Exercise tasks:
A. Using the profile of Nick Nastrini, decide whether each of the following statements agrees with it: (i) He made his MLB debut in April 2024 for the Chicago White Sox. (ii) As a high school senior, he recorded more than 50 strikeouts. (iii) He played in the West Coast League for the Bellingham Bells. Answer yes or no for each, and quote the deciding words of the profile.
B. Continue the profile of Nick Nastrini, beginning after its final sentence.

Text for analysis:
-------------------------

Free agent
- Pitcher
- Born: February 18, 2000 (age 26) San Jose, California, U.S.
- Bats: RightThrows: Right

MLB debut
- April 15, 2024, for the Chicago White Sox

MLB statistics (through 2024 season)
- Win–loss record: 0–7
- Earned run average: 7.07
- Strikeouts: 26
- Stats at Baseball Reference

Teams
- Chicago White Sox (2024);

= Nick Nastrini =

American baseball player (born 2000)

Nicholas Nastrini (born February 18, 2000) is an American professional baseball pitcher who is a free agent. He has previously played in Major League Baseball (MLB) for the Chicago White Sox.

==Amateur career==
Nastrini attended Cathedral Catholic High School in San Diego, California, where he played on their baseball team. As a senior in 2018, he went 8-2 with a 2.41 ERA and 44 strikeouts over 49 1/3 innings. That summer, he played in the West Coast League for the Bellingham Bells.

-------------------------

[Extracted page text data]
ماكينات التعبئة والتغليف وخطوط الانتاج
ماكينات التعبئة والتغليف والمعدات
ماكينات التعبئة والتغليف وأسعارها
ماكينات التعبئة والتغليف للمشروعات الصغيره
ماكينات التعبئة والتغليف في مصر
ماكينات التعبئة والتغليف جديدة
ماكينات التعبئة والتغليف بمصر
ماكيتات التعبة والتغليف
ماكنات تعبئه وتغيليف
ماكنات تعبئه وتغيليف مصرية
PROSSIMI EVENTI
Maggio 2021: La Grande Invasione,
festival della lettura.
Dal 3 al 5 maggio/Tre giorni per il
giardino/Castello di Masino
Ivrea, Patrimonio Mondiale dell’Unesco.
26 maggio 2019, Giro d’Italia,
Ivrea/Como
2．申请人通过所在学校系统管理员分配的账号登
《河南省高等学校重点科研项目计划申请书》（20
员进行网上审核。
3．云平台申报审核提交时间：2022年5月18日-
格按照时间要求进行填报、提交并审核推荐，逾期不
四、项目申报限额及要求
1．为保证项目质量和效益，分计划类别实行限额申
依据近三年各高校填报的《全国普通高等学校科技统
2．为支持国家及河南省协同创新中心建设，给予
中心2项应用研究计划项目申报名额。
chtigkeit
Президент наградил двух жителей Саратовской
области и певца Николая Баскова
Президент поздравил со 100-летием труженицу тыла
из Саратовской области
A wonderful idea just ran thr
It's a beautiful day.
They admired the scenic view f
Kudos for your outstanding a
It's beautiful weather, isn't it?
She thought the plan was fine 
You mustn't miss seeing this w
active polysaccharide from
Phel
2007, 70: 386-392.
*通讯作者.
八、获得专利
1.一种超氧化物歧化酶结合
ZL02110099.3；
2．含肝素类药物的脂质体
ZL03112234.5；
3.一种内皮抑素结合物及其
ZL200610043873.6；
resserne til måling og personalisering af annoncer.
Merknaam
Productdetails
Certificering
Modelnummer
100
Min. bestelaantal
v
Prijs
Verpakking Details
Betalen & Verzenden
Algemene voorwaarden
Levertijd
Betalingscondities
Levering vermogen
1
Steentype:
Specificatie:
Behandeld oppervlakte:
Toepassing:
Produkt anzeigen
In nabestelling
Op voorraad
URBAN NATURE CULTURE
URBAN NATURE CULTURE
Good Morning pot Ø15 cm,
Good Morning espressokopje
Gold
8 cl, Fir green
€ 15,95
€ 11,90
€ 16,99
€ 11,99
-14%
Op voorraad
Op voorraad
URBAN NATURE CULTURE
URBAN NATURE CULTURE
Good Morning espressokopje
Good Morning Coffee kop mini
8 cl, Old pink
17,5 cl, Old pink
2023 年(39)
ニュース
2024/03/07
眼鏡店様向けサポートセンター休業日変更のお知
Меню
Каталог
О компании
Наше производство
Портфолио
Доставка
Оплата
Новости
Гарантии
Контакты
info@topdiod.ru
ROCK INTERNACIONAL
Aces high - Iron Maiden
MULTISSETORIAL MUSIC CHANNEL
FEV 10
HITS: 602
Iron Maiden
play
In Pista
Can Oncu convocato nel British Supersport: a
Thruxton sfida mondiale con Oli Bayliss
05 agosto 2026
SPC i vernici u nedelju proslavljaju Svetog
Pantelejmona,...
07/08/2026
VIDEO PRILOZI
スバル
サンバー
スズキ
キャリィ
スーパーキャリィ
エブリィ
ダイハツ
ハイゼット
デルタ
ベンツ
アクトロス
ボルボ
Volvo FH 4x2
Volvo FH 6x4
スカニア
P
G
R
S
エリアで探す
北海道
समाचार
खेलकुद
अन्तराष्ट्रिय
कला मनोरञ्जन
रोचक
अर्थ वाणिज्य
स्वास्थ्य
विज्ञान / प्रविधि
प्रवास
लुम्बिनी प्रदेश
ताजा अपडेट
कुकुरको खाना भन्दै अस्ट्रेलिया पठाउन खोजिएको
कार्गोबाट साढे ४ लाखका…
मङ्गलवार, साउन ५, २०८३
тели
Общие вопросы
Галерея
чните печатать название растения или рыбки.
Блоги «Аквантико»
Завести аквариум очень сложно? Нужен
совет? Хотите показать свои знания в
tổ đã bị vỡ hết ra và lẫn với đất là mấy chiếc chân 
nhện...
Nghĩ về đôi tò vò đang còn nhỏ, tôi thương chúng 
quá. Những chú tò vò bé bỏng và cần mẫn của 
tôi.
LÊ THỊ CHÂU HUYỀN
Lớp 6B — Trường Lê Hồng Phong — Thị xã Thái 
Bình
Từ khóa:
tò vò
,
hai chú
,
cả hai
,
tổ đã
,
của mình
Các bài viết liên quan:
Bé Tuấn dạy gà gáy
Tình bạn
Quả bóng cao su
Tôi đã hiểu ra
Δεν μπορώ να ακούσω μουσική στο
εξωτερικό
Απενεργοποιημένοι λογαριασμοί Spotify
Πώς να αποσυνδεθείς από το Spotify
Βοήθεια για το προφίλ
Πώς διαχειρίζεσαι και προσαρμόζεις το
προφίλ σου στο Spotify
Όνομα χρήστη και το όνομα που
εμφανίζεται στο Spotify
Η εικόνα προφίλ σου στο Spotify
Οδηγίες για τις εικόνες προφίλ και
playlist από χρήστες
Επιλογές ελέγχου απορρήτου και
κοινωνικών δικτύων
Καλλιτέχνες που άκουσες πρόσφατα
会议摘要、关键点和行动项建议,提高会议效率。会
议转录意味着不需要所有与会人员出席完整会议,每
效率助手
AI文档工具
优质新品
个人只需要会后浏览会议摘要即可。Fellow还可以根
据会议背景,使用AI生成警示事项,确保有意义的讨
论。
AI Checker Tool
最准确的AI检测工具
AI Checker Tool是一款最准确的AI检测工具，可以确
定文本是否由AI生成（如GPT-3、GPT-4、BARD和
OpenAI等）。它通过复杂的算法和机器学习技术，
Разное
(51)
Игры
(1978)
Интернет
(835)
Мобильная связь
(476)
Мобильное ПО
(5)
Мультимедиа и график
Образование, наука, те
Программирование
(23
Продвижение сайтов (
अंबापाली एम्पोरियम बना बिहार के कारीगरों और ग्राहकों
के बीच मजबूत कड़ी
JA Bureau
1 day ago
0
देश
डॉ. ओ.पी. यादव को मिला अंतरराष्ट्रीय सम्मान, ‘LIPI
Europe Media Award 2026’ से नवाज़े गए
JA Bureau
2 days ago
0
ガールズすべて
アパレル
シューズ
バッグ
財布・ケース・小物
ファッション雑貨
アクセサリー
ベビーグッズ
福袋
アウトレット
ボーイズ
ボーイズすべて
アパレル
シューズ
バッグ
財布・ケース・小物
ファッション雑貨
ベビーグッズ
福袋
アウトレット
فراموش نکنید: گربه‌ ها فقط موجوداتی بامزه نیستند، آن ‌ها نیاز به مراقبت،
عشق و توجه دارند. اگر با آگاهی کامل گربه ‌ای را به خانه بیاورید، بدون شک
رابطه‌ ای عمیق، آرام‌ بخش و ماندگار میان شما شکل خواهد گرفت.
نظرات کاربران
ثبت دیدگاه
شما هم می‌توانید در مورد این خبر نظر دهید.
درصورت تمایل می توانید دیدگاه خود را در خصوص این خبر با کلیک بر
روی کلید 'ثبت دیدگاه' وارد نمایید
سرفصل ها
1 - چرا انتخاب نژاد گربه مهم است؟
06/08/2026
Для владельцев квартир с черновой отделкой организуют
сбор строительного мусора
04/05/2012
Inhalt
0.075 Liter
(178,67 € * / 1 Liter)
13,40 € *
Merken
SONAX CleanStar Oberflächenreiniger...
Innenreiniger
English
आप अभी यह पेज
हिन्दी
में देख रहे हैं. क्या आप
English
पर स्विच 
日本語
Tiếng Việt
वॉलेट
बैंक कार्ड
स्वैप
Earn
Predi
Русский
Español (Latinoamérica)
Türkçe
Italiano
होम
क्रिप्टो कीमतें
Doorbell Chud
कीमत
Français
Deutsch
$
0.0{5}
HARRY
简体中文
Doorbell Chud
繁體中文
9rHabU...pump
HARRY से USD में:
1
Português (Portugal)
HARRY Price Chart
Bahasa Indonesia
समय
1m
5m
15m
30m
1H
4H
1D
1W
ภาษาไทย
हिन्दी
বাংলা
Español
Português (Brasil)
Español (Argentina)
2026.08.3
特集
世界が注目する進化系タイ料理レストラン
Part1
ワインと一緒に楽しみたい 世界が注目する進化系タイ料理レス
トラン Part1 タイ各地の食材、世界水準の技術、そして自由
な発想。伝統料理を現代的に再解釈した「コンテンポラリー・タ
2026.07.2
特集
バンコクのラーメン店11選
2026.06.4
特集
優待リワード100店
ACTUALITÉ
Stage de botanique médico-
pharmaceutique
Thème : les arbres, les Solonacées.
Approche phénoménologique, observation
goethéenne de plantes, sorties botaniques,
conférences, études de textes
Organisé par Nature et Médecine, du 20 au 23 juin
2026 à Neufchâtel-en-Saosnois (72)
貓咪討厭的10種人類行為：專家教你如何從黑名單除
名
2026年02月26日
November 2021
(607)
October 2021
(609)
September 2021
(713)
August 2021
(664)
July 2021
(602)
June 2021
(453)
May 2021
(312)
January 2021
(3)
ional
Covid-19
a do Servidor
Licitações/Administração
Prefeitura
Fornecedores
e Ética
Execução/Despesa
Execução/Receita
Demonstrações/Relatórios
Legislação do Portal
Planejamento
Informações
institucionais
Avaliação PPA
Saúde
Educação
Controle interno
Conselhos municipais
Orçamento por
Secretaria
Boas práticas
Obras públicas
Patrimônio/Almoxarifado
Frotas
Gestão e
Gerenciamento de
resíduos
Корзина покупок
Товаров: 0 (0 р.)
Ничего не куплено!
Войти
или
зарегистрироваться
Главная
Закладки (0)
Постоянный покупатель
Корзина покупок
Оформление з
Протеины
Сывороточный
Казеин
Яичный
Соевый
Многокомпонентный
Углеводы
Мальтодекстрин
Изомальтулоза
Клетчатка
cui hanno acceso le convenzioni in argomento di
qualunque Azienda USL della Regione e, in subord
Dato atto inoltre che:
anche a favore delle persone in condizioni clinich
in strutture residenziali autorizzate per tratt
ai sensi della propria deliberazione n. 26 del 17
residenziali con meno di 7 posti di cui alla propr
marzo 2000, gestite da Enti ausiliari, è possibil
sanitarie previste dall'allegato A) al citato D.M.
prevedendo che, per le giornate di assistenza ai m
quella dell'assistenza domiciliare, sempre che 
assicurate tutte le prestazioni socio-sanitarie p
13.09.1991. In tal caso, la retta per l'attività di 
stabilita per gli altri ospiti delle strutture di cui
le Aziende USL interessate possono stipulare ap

-------------------------

Results of the exercise:
A.
(i) Yes: "April 15, 2024, for the Chicago White Sox"
(ii) No: "44 strikeouts over 49 1/3 innings"
(iii) Yes: "he played in the West Coast League for the Bellingham Bells"

B.
Nastrini went undrafted in the 2018 Major League Baseball draft and enrolled at the University of California, Los Angeles (UCLA) to play college baseball for the UCLA Bruins. As a freshman at UCLA in 2019, Nastrini made four starts and posted a 1.37 ERA over 19 2/3 innings, missing a majority of the season due to thoracic outlet syndrome. He returned healthy that summer and played for the Falmouth Commodores of the Cape Cod Baseball League. He started four games in 2020 before the season was cancelled due to the COVID-19 pandemic. He played in the California Collegiate League for the Santa Barbara Foresters over the summer. As a junior in 2021, Nastrini made 12 appearances (seven starts) and went 2–2 with a 6.89 ERA, 48 strikeouts, and 38 walks over 31 1/3 innings.

==Professional career==
===Los Angeles Dodgers===
The Los Angeles Dodgers selected Nastrini in the fourth round, with the 131st overall pick, of the 2021 Major League Baseball draft, and signed. Nastrini made his professional debut with the Arizona Complex League Dodgers and was promoted to the Rancho Cucamonga Quakes after one start. Over seven starts between the two clubs, he posted a 1.93 ERA with 32 strikeouts and seven walks in 14 innings. He opened the 2022 season with the Great Lakes Loons and was promoted to the Tulsa Drillers on August 15. Between the two levels, he made 27 starts and finished with a 6–4 record, a 3.93 ERA and 169 strikeouts over 116 2/3 innings. In 2023 with Tulsa, he made 17 starts and had a 5–3 record and 4.03 ERA.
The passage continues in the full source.